Whilst not particularly useful, this does provide some helpful data for our ranges. For example, the IQR of SET is from 27.63 C to 23.71 C, whilst the IQR of Air Temperature ranges from 26.4 C to 22.3 C. Similarly, our humidity IQR is from 59.4 to 35.3 % and outdoor air temperature from 25 C to 10 C.

These do provide something of a rough framework for where we could expect our numbers to be. They would suggest that the majority of our measurements are taken in temperature to tropoical regions, though with a few extreme values (e.g. outdoor temperature -18.4).

It's also worth noting the mean age of 32, suggesting that our data skews towards young-mid working age subjects.

In [None]:
#Count the number of examples of each category.
count_climates=df.Climate.value_counts(sort=False)
count_cities=df.City.value_counts(sort=False)
count_year=df.Year.value_counts(sort=False)

In [None]:
import seaborn as sns
import matplotlib.pyplot as plt

plt.figure(figsize=(16, 20))

plt.subplot(3, 1, 1)
count_climates.plot(kind='bar')

plt.subplot(2, 1, 2)
count_year.plot(kind='bar')

plt.show()

From this, we can conclude that the years are fairly spread out, with rough peaks in the mid 1990s and  early 2010s.

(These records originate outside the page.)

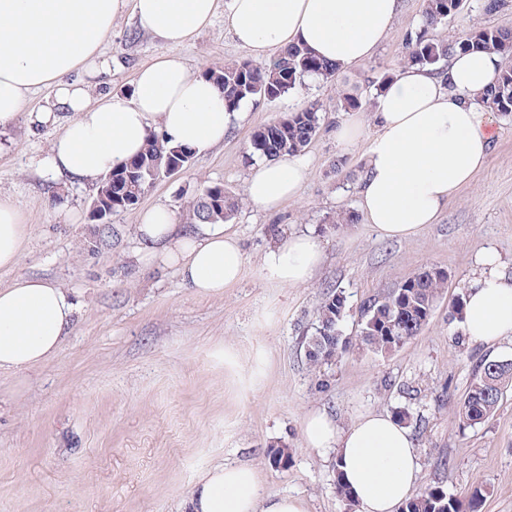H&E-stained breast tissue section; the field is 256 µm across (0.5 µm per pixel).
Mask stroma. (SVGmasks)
Returning a JSON list of instances; mask_svg holds the SVG:
<instances>
[{
    "mask_svg": "<svg viewBox=\"0 0 512 512\" xmlns=\"http://www.w3.org/2000/svg\"><path fill=\"white\" fill-rule=\"evenodd\" d=\"M466 0L436 28L439 40L476 27L512 30V0L493 13ZM423 0H401L394 26L374 56L335 77H305L272 103L249 102L223 145L192 157L186 170L163 177L137 209L113 214L105 233L90 218L94 180L72 183L41 162L60 125L29 128L25 118L0 129V193L12 195L27 220L18 265L0 269V288L38 275L72 291L81 310L59 353L43 366L0 373V512H186L197 477L219 464H248L264 492L301 498L307 512H356L335 490L331 454L305 448L302 422L321 410L339 426L372 410H407L420 464L418 489L443 486L465 499L481 489V512H512V387L485 422L461 426L458 406L483 358L512 355V342L486 347L464 338L451 321L456 296L476 258L496 251L512 274V115L494 114L486 168L463 188L437 223L405 240L379 238L358 208L369 138L336 143L348 117L343 92L373 99V82L403 64ZM108 74L73 73L91 100L130 91L140 67L174 49L142 32L124 12L103 44ZM194 70L249 59L223 14L175 49ZM307 102L323 107L306 148L310 171L298 199L278 212L244 198L254 131ZM220 183L240 197L232 221L246 255L241 281L223 295L185 288L174 270L137 258L138 213L162 204L182 217L203 185ZM311 228L323 262L303 286L264 281V254L286 231ZM448 274V286L421 333L400 351L356 348L359 307L421 269ZM344 291L350 312L341 325L350 352L313 366L305 340L328 293ZM274 448L287 449V467Z\"/></svg>",
    "mask_w": 512,
    "mask_h": 512,
    "instance_id": "stroma-1",
    "label": "stroma"
}]
</instances>
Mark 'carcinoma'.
I'll use <instances>...</instances> for the list:
<instances>
[{"mask_svg":"<svg viewBox=\"0 0 512 512\" xmlns=\"http://www.w3.org/2000/svg\"><path fill=\"white\" fill-rule=\"evenodd\" d=\"M448 20V0H423L420 30L407 41L404 62L442 68L448 54L458 49L494 51L502 57L512 55V31L479 27L462 39L451 42L436 40L431 30ZM336 67L306 49L290 46L278 51L268 63L250 61L226 63L208 70L210 78L224 92L228 112L243 101H275L301 86L308 75L333 77ZM482 103L492 112L512 115V68L502 70L497 83L486 89ZM321 106L303 105L257 129L251 136L248 158L272 159L288 153H300L316 135ZM190 155L184 147L168 145L152 133L140 155L112 171V196L94 195L99 209L110 214L134 208L138 198L164 174L165 161L177 162ZM240 208L238 198L221 184L203 187L185 209L188 224H224ZM448 280L438 268H426L391 289L387 294L360 308L361 346L382 354H392L417 336L428 322ZM349 310L348 299L336 291L321 303L318 325L307 338L306 354L314 365L331 362L350 349L342 339L340 323ZM512 385V359H483L474 369L469 387L460 403V420L475 425L490 418L498 408L504 388ZM483 493L475 489L467 501L454 498L441 486H429L408 498L400 512H481Z\"/></svg>","mask_w":512,"mask_h":512,"instance_id":"obj_1","label":"carcinoma"}]
</instances>
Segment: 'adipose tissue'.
I'll return each mask as SVG.
<instances>
[{
  "instance_id": "ef3b65f1",
  "label": "adipose tissue",
  "mask_w": 512,
  "mask_h": 512,
  "mask_svg": "<svg viewBox=\"0 0 512 512\" xmlns=\"http://www.w3.org/2000/svg\"><path fill=\"white\" fill-rule=\"evenodd\" d=\"M131 10L138 25L167 44L189 42L216 11L234 38L257 59L271 49L305 47L348 68L369 60L391 31L398 0H0V127L26 115L30 126L61 123L44 167L76 182L109 173L144 147L149 134L204 156L223 144L230 112L222 90L177 55L139 69L130 94L91 102L72 81L77 70L108 71L102 51L112 24ZM501 69L499 55L474 50L450 55L442 70H398L375 95L377 126L366 152L358 196L367 224L383 239L407 240L436 223L457 192L489 158L493 116L479 99ZM52 101L28 110L35 91ZM68 119H61V112ZM309 162L296 153L258 162L245 193L255 207L277 211L298 197ZM138 256L161 262L200 294H220L241 278L245 254L228 224H178L163 205L140 213ZM26 237L25 216L0 194V269L14 268ZM323 260L312 232L293 231L265 254L262 275L273 285L307 284ZM79 306L69 289L23 276L0 289V371L23 372L53 358L71 335ZM464 334L492 346L512 335V277L497 253L485 250L465 286ZM306 447L332 450L336 469L358 512H398L420 472L410 430L386 412L360 415L339 428L325 413L303 423ZM189 512H306L302 499L263 493L257 471L217 465L192 486Z\"/></svg>"
}]
</instances>
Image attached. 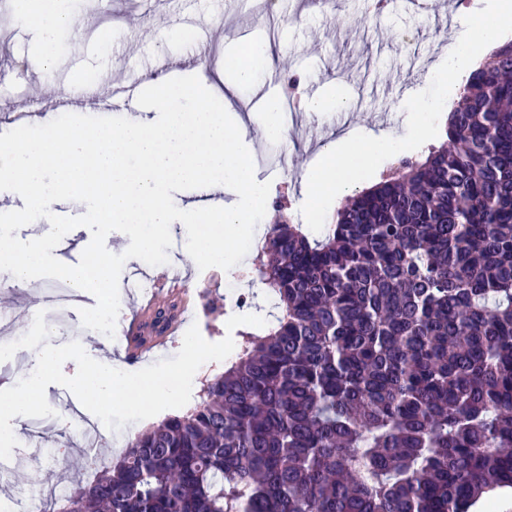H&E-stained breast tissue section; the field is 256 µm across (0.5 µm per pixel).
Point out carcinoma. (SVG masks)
Here are the masks:
<instances>
[{
    "mask_svg": "<svg viewBox=\"0 0 512 512\" xmlns=\"http://www.w3.org/2000/svg\"><path fill=\"white\" fill-rule=\"evenodd\" d=\"M263 254L280 315L52 512H469L512 488V42L443 141Z\"/></svg>",
    "mask_w": 512,
    "mask_h": 512,
    "instance_id": "1",
    "label": "carcinoma"
}]
</instances>
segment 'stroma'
Instances as JSON below:
<instances>
[{"instance_id":"1","label":"stroma","mask_w":512,"mask_h":512,"mask_svg":"<svg viewBox=\"0 0 512 512\" xmlns=\"http://www.w3.org/2000/svg\"><path fill=\"white\" fill-rule=\"evenodd\" d=\"M226 0H77L74 12L79 28L63 38L56 60L45 66L38 51L39 35L28 21L11 16L10 0H0V113L36 112L41 123L66 113H78L81 90L76 73L107 75L93 84L95 94L111 91V80L130 81L147 88L156 73L158 57H165L167 78L191 75L187 61L190 40L184 32L188 21H205L209 33L211 92L222 98L228 112L251 128L247 147L259 181L269 183V201H281L290 222L303 223L300 212L305 172L320 160L325 145L357 133L382 132L399 138L407 130L404 104L409 96L426 89L447 57L450 41L462 36L466 13L484 8L485 0H438L430 12L413 4L391 7L379 19L363 21V0H282L269 11L266 0H244L240 13L225 9ZM412 31L414 50H404L398 35ZM264 37L275 47V66L262 71L254 89L228 96L216 74L225 58L236 55L249 41ZM299 83L295 118L285 119L283 146L263 138L254 123L269 98L283 93L289 76ZM55 87L54 99L38 100L43 81ZM345 100L346 108L310 115V101ZM288 153V166L278 163ZM257 249H249L230 270H193L195 315L203 338L218 342L227 334L226 322L234 315L255 313L267 307L268 288L258 272ZM237 282L245 305L230 301L224 284ZM53 279L38 278L22 288L0 287V338L28 334L35 346H60L72 341L92 344L119 370L134 371L125 358L123 332L114 337L83 327L80 308L95 306L93 295L64 305L41 307ZM63 319L66 327L46 335L45 323ZM45 396L53 413L47 417H21L22 427H35L22 436L9 459V470L0 473V507L10 512H30L49 501L64 483L88 481L111 465L121 443L159 424V417L130 423L128 431L108 429L87 411L76 396L59 384L49 385ZM99 433L97 446L83 444L86 426Z\"/></svg>"}]
</instances>
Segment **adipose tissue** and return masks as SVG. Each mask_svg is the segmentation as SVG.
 I'll list each match as a JSON object with an SVG mask.
<instances>
[{
	"label": "adipose tissue",
	"mask_w": 512,
	"mask_h": 512,
	"mask_svg": "<svg viewBox=\"0 0 512 512\" xmlns=\"http://www.w3.org/2000/svg\"><path fill=\"white\" fill-rule=\"evenodd\" d=\"M68 0H17L20 17L33 22L40 32L39 50L45 61H53L59 48L60 39L66 32L78 26L77 19L66 7ZM247 61H235L229 66L234 75L233 82L227 83L225 90L234 94L245 87L254 86L256 63H270L274 60L271 43L256 41L250 43Z\"/></svg>",
	"instance_id": "ef3b65f1"
}]
</instances>
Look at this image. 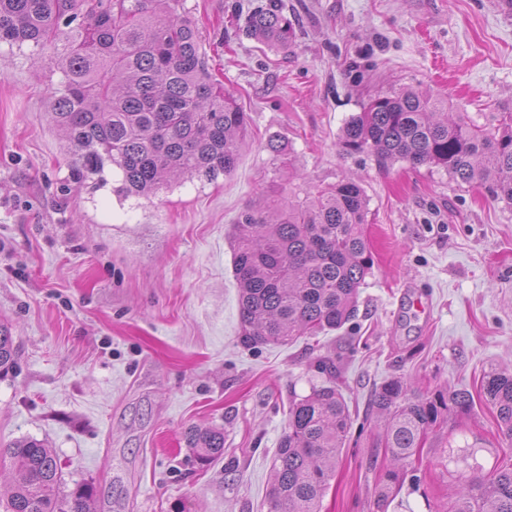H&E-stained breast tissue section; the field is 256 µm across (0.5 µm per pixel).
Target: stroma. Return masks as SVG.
<instances>
[{
  "label": "stroma",
  "instance_id": "1",
  "mask_svg": "<svg viewBox=\"0 0 512 512\" xmlns=\"http://www.w3.org/2000/svg\"><path fill=\"white\" fill-rule=\"evenodd\" d=\"M183 0L210 69L251 117L234 174L119 200L78 181L50 120L49 62L0 44V321L16 361L0 375V448L31 437L59 458L64 490L88 484L98 512H267L268 474L288 396L309 394L317 357L359 433L343 448L322 512H435L460 480L512 458L479 400L512 362V205L442 171L377 166L341 145L377 92L420 86L485 122L512 112V0H285L295 42L266 47L239 6ZM283 137L296 178L265 145ZM359 181L373 268L343 328L294 345L244 347L230 237L271 186ZM393 377L413 393L466 389L476 400L422 449L421 484L378 506L387 461L369 404ZM224 432L202 463L189 427Z\"/></svg>",
  "mask_w": 512,
  "mask_h": 512
}]
</instances>
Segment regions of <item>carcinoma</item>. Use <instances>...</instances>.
<instances>
[{"mask_svg":"<svg viewBox=\"0 0 512 512\" xmlns=\"http://www.w3.org/2000/svg\"><path fill=\"white\" fill-rule=\"evenodd\" d=\"M246 33L286 50L296 24L282 0L249 9ZM0 42L31 56L53 49L61 80L50 115L74 147L80 175L105 181L121 199L147 197L180 176L214 182L236 170L247 145L249 115L209 72L195 19L182 0H0ZM346 151L374 157L378 167L403 161L440 168L458 184H479L512 204V113L481 125L418 87L377 94L342 129ZM359 183L342 179L274 208L248 205L231 246L239 283L241 342L288 345L337 330L356 312L359 289L372 268ZM10 328L0 323V372L14 363ZM324 377L308 395L292 396L288 424L269 475L268 512H321V503L352 419L336 385V363L316 360ZM407 383L387 380L372 409L382 419L380 447L393 466L379 479L377 505L418 482L428 434L474 401L468 390L407 397ZM501 434L512 440V367L494 368L481 383ZM184 439L202 461L224 452V432L193 427ZM13 486L4 512H96L86 485L60 496L62 471L53 449L22 438L0 449ZM438 512H512V460L466 481Z\"/></svg>","mask_w":512,"mask_h":512,"instance_id":"cac0c4a2","label":"carcinoma"}]
</instances>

However, the climate data is perhaps not particularly useful. There are a lot of categories, that will probably need simplifying. In which case, either we should work from numerical temperature and humidity data, or else simplify, perhaps to warm, temperate and cold climates.

In [None]:
plt.figure(figsize=(16, 20))
count_cities.plot(kind='bar')

This data suggests that the data available is quite unevenly spread out between cities. It also includes non-city data, e.g: "Midlands" and "Hampshire".

As you might expect, it also appears to be somewhat biased towards wealthier nations, with a great many of the count focused on the UK & USA. This will need to be accounted for in our analisis, if we want our conclusions to represent humans as a whole, rarther than just wealthier nations.

# SET Data

The standardised SET data would be nice to use, but I note that the column features many NaN values in it. Let's examine this data to see if it can be safely used.